During nesting season, from April to July, Skylarks are particularly vulnerable. It is important they are not disturbed, as this can interfere with them raising their chicks. Keeping dogs on short leads helps protect the nests.

“It’s so important that we all take care when out walking on Selsley Common,” said SDC Director of Community Services, Keith Gerrard. “Ground nesting birds like Skylarks need protection, and we can help the local population by sticking to designated footpaths and keeping dogs on short leads. We all enjoy the beautiful songs of Skylarks on the common, and I’m sure we want to keep it this way.”


Selsley Common is a rich grassland  

Part of Selsley Common is a Site of Special Scientific Interest due to its incredibly rare and rich calcareous grassland, and the common falls within the Cotswold Area of Outstanding Natural Beauty. The diverse habitat, home to many wildflowers, birds and invertebrates, is an important breeding ground for Skylarks which are frequently spotted by walkers and visitors.


Dog owners can also play an important part in keeping this area habitable for wildlife by cleaning up after their dogs. This ensures the delicate balance of the soil is protected. There are several dog waste bins close to the road and next to the car parking areas. If you can’t find one, please take your waste home with you and dispose of it with your normal household waste.
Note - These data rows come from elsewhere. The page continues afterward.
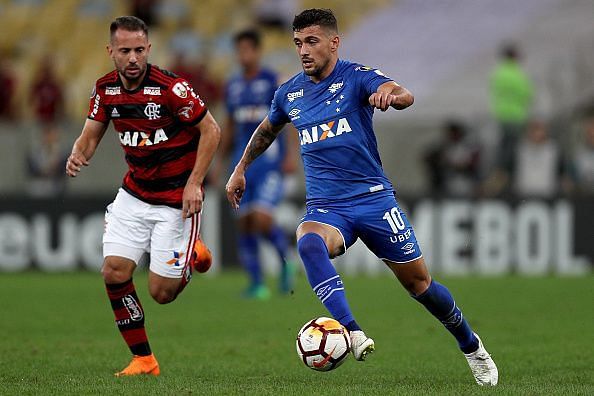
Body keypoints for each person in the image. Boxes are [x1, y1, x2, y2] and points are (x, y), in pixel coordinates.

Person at [225, 9, 498, 386]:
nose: (304, 50)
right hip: (327, 207)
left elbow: (404, 94)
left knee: (420, 286)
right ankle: (352, 331)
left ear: (334, 43)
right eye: (298, 43)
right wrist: (240, 168)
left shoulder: (355, 78)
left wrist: (392, 94)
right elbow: (267, 130)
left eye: (312, 41)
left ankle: (471, 346)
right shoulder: (289, 93)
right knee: (308, 240)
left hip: (373, 201)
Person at [66, 16, 220, 377]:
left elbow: (211, 130)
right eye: (124, 51)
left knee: (161, 293)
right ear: (111, 52)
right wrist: (77, 154)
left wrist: (194, 183)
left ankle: (193, 253)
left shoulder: (172, 89)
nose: (133, 57)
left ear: (148, 49)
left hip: (174, 200)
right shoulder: (104, 89)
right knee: (113, 271)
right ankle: (144, 359)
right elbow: (90, 136)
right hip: (134, 195)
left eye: (139, 50)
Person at [216, 29, 296, 299]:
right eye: (239, 50)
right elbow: (229, 126)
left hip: (270, 163)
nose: (243, 55)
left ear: (258, 51)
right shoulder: (233, 86)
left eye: (248, 49)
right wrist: (219, 163)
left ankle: (286, 264)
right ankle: (257, 284)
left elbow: (290, 118)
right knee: (245, 223)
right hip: (242, 163)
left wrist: (290, 156)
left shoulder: (273, 81)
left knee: (262, 220)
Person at [488, 43, 534, 192]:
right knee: (513, 147)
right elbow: (527, 94)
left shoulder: (498, 73)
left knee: (504, 144)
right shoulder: (517, 74)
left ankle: (500, 171)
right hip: (516, 115)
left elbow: (493, 90)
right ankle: (506, 175)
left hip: (501, 114)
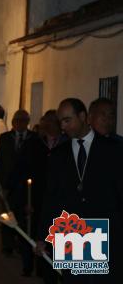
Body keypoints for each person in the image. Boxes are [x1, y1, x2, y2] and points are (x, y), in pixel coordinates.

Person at [37, 98, 123, 282]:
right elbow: (51, 198)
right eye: (60, 121)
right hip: (72, 229)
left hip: (106, 229)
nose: (62, 126)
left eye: (67, 120)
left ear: (83, 117)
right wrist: (43, 235)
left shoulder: (113, 149)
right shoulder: (58, 154)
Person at [12, 110, 64, 283]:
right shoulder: (33, 143)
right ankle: (28, 264)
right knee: (31, 231)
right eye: (45, 122)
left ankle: (46, 267)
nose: (47, 125)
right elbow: (22, 169)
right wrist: (24, 198)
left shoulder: (65, 144)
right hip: (33, 195)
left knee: (52, 234)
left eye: (51, 122)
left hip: (55, 197)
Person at [0, 109, 38, 261]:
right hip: (7, 183)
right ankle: (7, 245)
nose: (20, 124)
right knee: (7, 214)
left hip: (25, 185)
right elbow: (0, 161)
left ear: (28, 122)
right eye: (17, 121)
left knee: (23, 216)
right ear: (13, 123)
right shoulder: (5, 138)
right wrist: (0, 185)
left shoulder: (34, 138)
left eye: (23, 121)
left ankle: (22, 244)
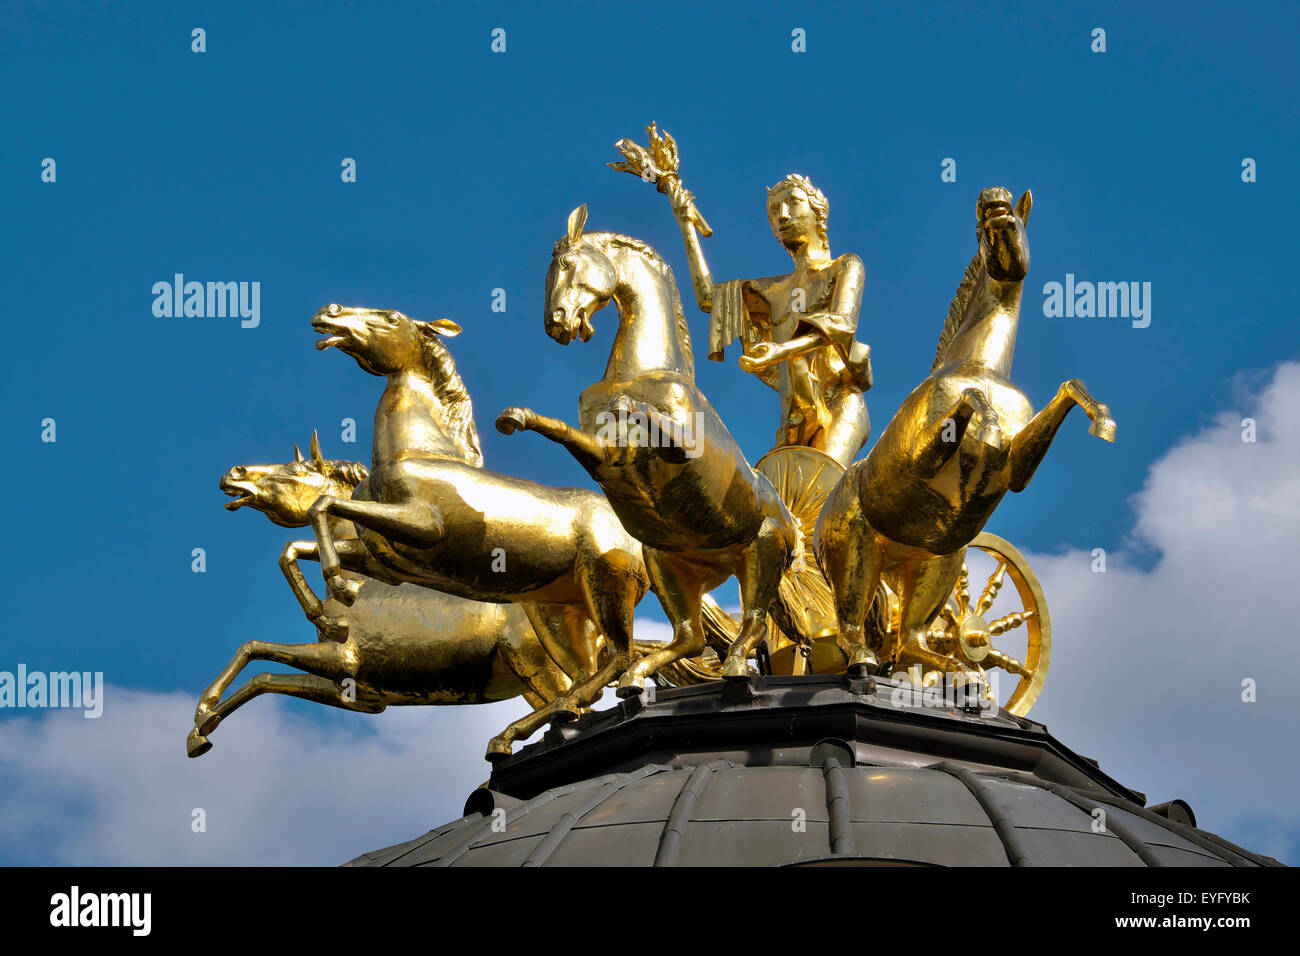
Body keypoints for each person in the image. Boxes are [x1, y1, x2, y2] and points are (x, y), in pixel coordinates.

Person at [664, 172, 872, 467]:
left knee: (818, 491)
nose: (782, 216)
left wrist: (780, 350)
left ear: (818, 213)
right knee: (779, 508)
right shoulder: (773, 290)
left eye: (793, 203)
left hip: (839, 405)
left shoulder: (845, 267)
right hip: (793, 418)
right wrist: (685, 223)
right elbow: (710, 299)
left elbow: (840, 326)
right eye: (774, 211)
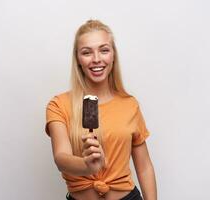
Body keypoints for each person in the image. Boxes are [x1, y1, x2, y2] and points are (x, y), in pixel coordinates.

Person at [45, 19, 157, 200]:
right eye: (87, 52)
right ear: (78, 60)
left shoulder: (129, 105)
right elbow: (61, 158)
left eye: (104, 50)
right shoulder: (59, 104)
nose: (96, 59)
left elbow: (144, 167)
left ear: (113, 55)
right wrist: (86, 165)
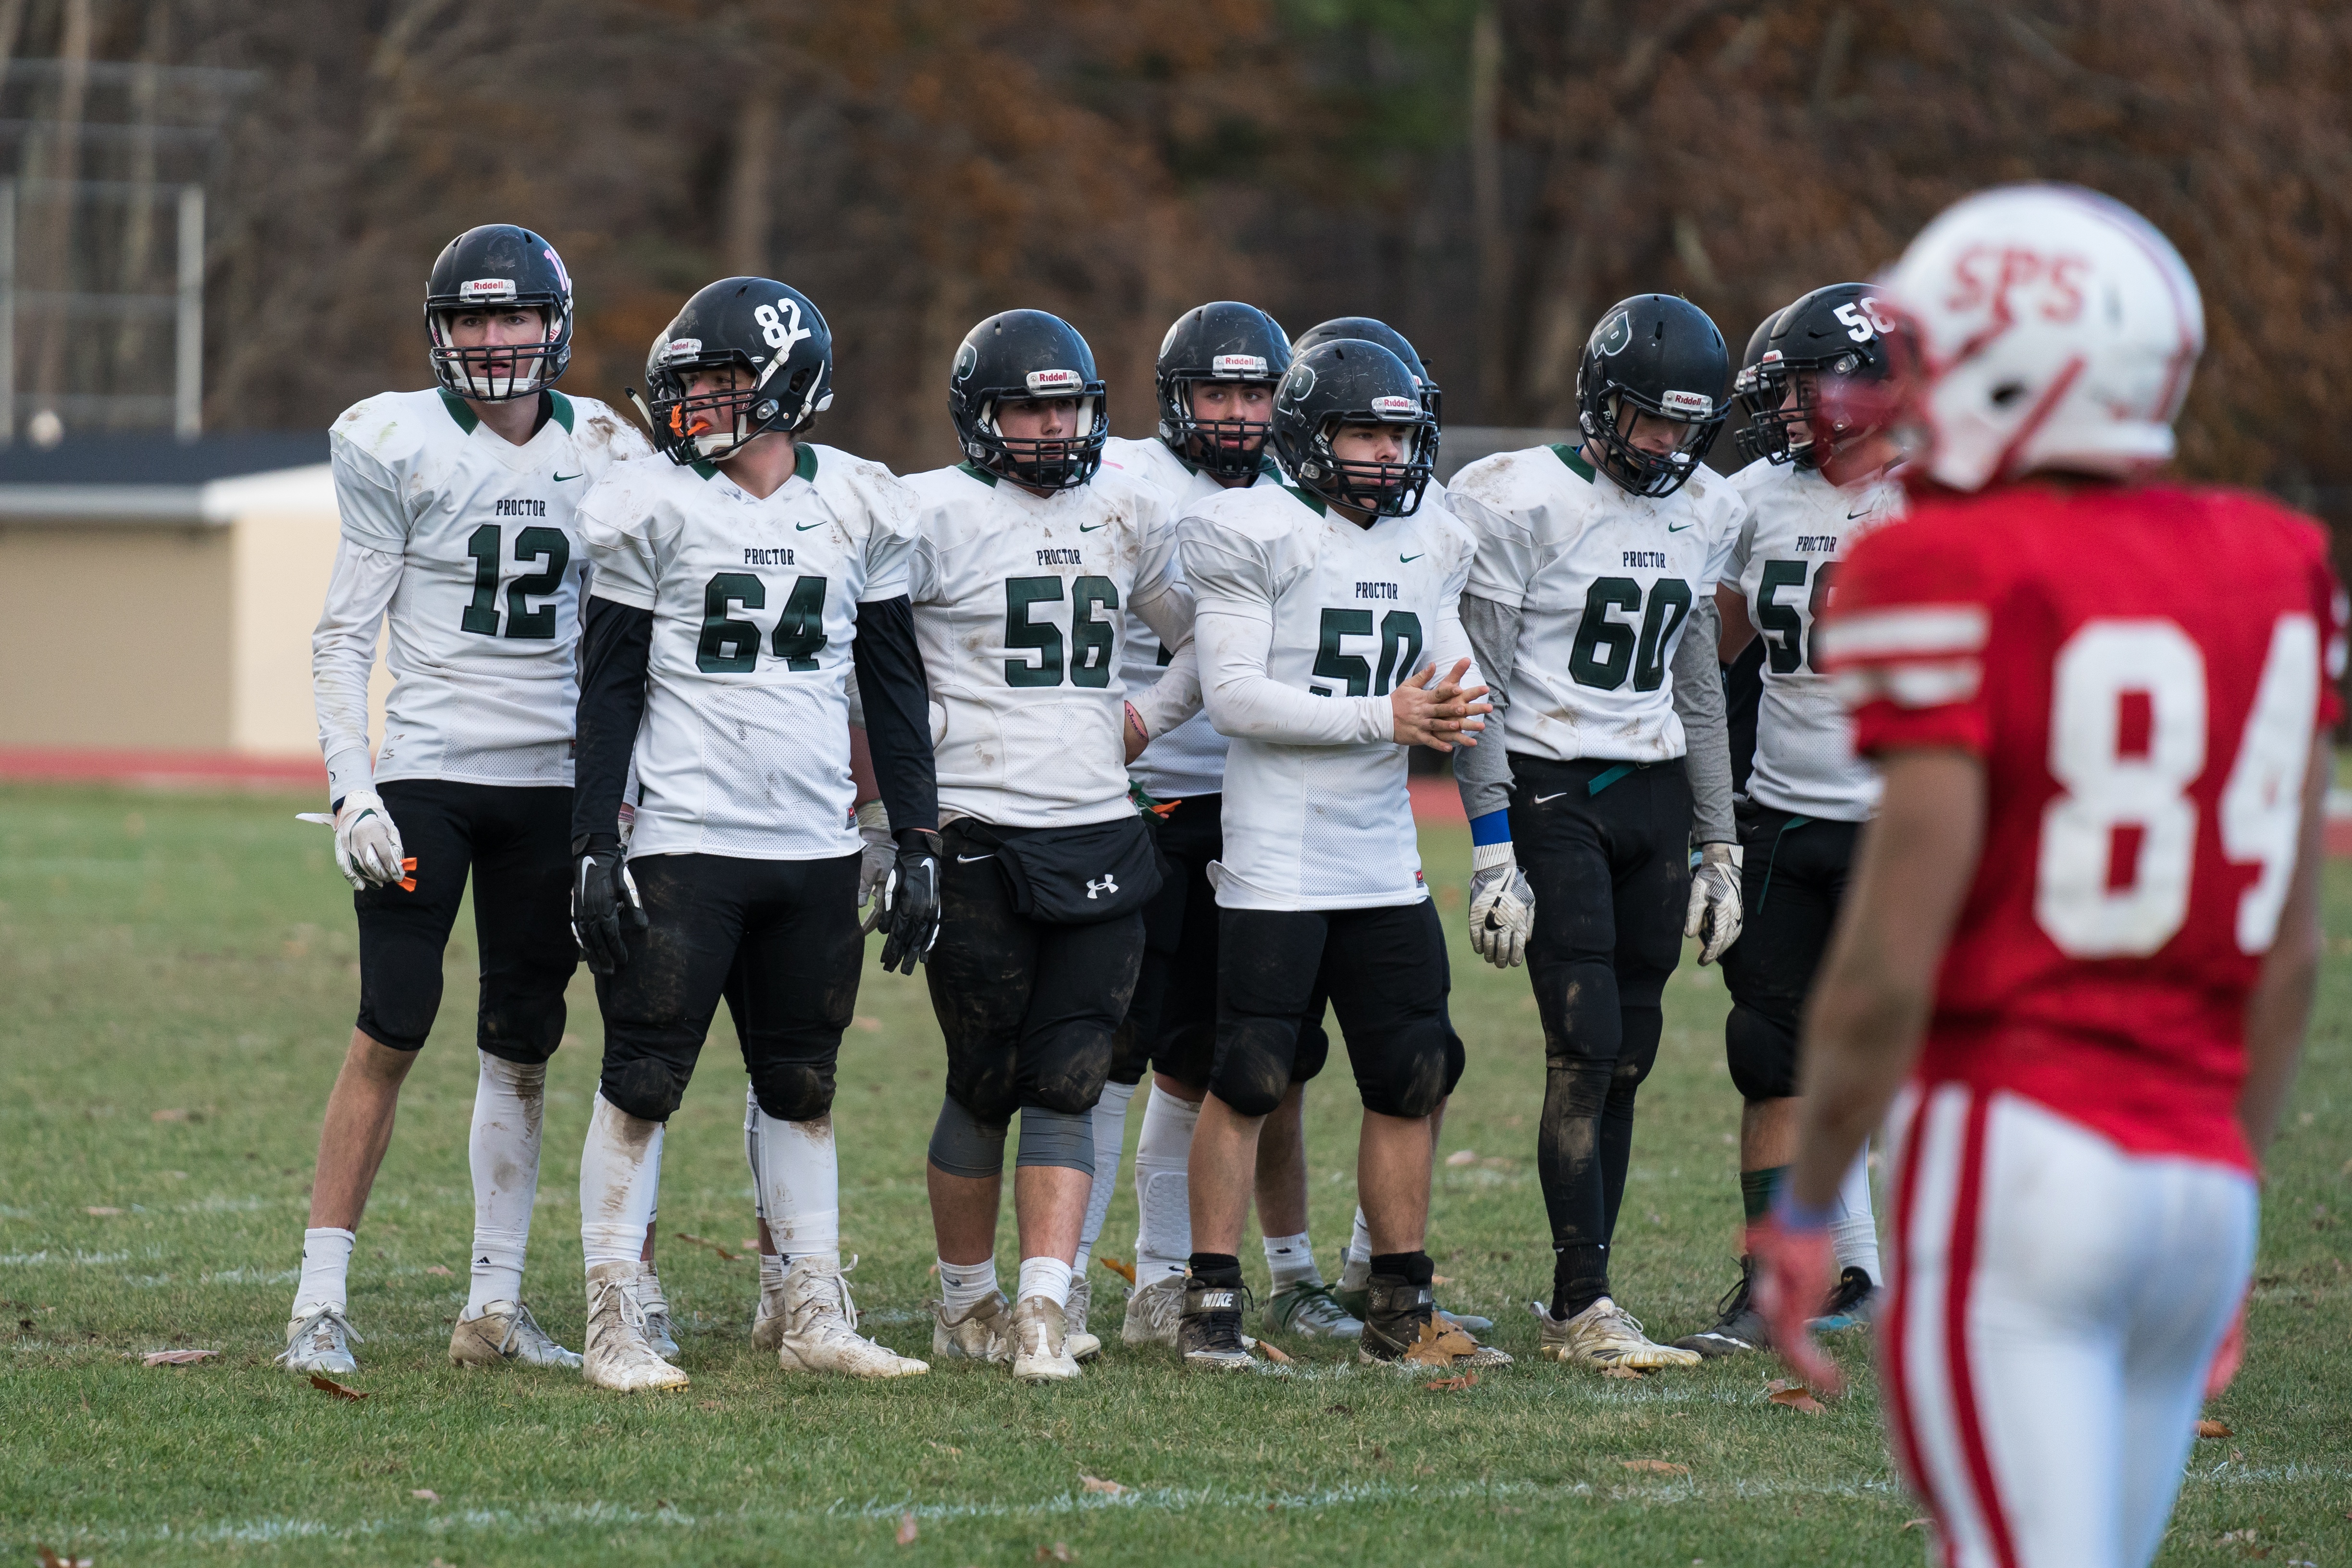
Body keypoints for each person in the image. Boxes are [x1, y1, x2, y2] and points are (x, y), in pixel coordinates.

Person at [1752, 184, 2340, 1568]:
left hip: (2017, 1158)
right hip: (2196, 1178)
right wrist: (2232, 1203)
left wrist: (1802, 1206)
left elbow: (1891, 960)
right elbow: (2291, 955)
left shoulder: (1948, 565)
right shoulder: (2280, 563)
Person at [567, 278, 942, 1391]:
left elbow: (892, 688)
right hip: (685, 838)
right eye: (691, 384)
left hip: (813, 844)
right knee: (641, 1078)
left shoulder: (862, 504)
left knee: (803, 1082)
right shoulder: (652, 505)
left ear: (789, 384)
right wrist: (595, 839)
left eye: (724, 381)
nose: (698, 404)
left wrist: (912, 835)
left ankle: (811, 1306)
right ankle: (612, 1320)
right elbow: (609, 689)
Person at [286, 224, 645, 1376]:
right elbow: (344, 635)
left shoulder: (604, 445)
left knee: (523, 1042)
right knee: (390, 1024)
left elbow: (632, 639)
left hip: (551, 781)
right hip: (431, 772)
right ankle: (318, 1301)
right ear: (440, 332)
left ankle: (492, 1305)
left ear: (557, 324)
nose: (495, 341)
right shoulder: (393, 442)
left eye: (515, 318)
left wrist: (625, 792)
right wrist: (352, 792)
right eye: (473, 320)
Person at [1175, 336, 1508, 1372]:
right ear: (1311, 437)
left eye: (1400, 434)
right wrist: (1386, 716)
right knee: (1250, 1075)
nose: (1386, 454)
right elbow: (1231, 697)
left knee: (1412, 1070)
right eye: (1365, 432)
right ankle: (1211, 1302)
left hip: (1381, 855)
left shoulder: (1429, 535)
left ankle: (1399, 1308)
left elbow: (1453, 678)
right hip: (1277, 852)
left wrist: (1493, 827)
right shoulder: (1252, 529)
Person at [1446, 293, 1745, 1370]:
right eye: (1644, 419)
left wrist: (1720, 844)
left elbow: (1698, 687)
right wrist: (1489, 845)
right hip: (1547, 780)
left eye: (1682, 425)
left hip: (1654, 793)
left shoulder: (1708, 508)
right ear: (1596, 403)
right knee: (1583, 1046)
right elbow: (1471, 679)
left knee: (1632, 1053)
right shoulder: (1517, 499)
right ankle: (1582, 1302)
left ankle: (1591, 1285)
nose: (1663, 444)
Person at [907, 309, 1201, 1383]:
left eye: (1066, 404)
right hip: (977, 830)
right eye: (1026, 406)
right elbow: (874, 673)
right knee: (984, 1076)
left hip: (1097, 824)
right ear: (979, 418)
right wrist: (891, 819)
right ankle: (961, 1300)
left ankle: (1039, 1306)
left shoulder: (1126, 506)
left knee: (1071, 1075)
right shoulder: (927, 513)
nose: (1048, 426)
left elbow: (1208, 632)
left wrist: (1144, 719)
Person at [1082, 301, 1368, 1346]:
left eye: (1257, 392)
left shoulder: (1307, 481)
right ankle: (1064, 1274)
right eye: (1220, 392)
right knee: (1104, 1048)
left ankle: (1164, 1278)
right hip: (1131, 794)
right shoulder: (1121, 482)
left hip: (1251, 804)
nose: (1241, 414)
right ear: (1176, 398)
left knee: (1211, 1057)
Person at [1673, 284, 1908, 1358]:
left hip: (1900, 820)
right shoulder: (1752, 500)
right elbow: (1713, 660)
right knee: (1768, 1051)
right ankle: (1784, 1278)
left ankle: (1900, 1271)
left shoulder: (1941, 498)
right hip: (1780, 812)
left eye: (1803, 387)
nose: (1784, 412)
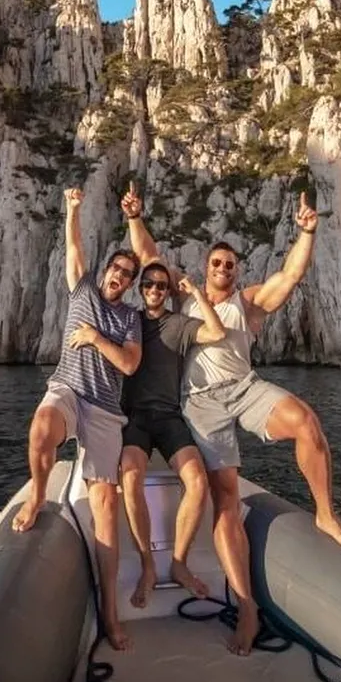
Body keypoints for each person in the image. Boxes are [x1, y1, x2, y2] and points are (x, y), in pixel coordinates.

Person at [122, 186, 341, 656]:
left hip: (247, 388)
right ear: (206, 266)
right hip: (201, 404)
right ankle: (247, 608)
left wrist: (307, 232)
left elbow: (290, 276)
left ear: (237, 271)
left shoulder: (247, 303)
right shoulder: (184, 298)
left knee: (306, 422)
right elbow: (148, 256)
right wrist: (134, 218)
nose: (223, 268)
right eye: (217, 263)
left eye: (230, 264)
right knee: (226, 498)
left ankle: (325, 513)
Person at [11, 187, 142, 652]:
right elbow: (73, 247)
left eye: (128, 274)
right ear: (106, 271)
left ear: (130, 283)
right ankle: (38, 497)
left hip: (104, 407)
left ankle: (111, 610)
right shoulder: (83, 288)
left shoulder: (130, 318)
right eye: (116, 269)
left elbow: (129, 365)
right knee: (41, 429)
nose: (119, 277)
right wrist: (73, 209)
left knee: (105, 504)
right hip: (68, 388)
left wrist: (94, 338)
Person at [118, 257, 226, 611]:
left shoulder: (179, 324)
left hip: (168, 418)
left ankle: (179, 562)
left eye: (161, 286)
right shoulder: (130, 321)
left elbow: (217, 333)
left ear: (167, 291)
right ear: (140, 288)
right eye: (148, 284)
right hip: (135, 418)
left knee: (197, 481)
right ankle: (148, 565)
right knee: (130, 476)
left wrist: (196, 292)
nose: (154, 289)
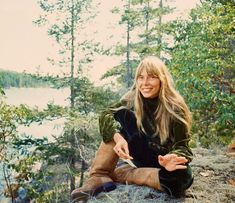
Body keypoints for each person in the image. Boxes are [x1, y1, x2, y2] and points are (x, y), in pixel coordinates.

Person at [71, 56, 194, 202]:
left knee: (183, 177)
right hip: (141, 153)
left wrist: (172, 157)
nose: (145, 83)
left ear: (162, 80)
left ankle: (122, 174)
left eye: (152, 77)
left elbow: (182, 147)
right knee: (120, 115)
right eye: (141, 77)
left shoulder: (176, 108)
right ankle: (99, 175)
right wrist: (118, 138)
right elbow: (106, 114)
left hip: (163, 164)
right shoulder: (132, 97)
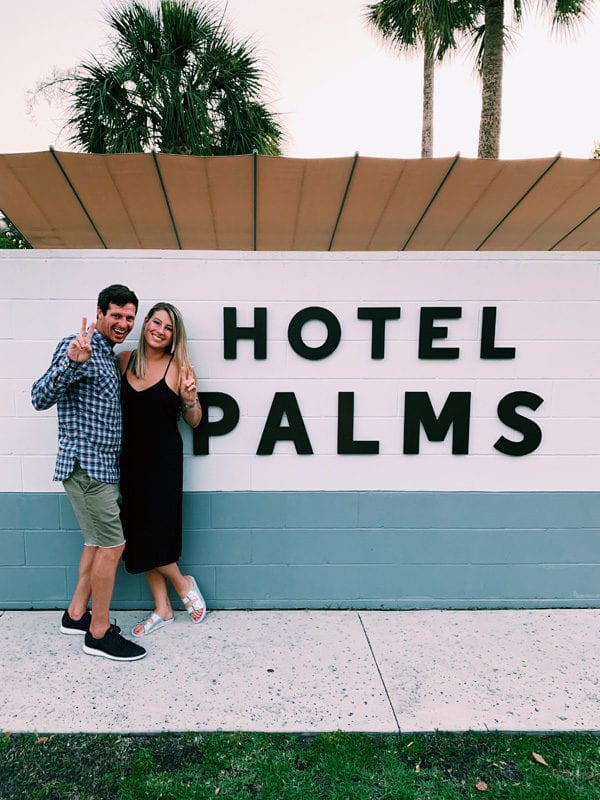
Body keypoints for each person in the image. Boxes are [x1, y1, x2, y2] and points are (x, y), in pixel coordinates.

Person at [31, 285, 146, 662]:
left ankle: (76, 615)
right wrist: (72, 362)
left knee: (97, 544)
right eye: (116, 315)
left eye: (129, 317)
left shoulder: (109, 357)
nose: (124, 323)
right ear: (99, 313)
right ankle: (98, 632)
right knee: (113, 547)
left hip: (101, 469)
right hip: (86, 468)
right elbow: (39, 397)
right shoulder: (79, 346)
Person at [117, 302, 206, 637]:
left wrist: (189, 398)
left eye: (168, 327)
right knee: (136, 536)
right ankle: (165, 606)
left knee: (155, 533)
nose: (160, 330)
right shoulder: (123, 361)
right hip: (127, 461)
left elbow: (194, 421)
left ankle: (181, 588)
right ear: (145, 325)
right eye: (156, 322)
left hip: (164, 462)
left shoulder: (179, 367)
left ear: (173, 336)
Fires and barbecues are not permitted on Selsley Common as they are a fire hazard, particularly during dry summer months.

SDC Strategic Lead of Nature Recovery and Biodiversity, Rebecca Charley said: “We are working with local communities to help enhance and nurture biodiversity and to provide an accessible environment that everyone can enjoy – humans, canines, and birds. This goes hand in hand with our Council Plan goals and we appreciate your support.”

The National Trust, responsible for Minchinhampton & Rodborough Commons, encourages dogs being kept on a short lead in these biodiverse areas. It is especially important from mid-May, when cattle graze the commons and can be startled by dogs.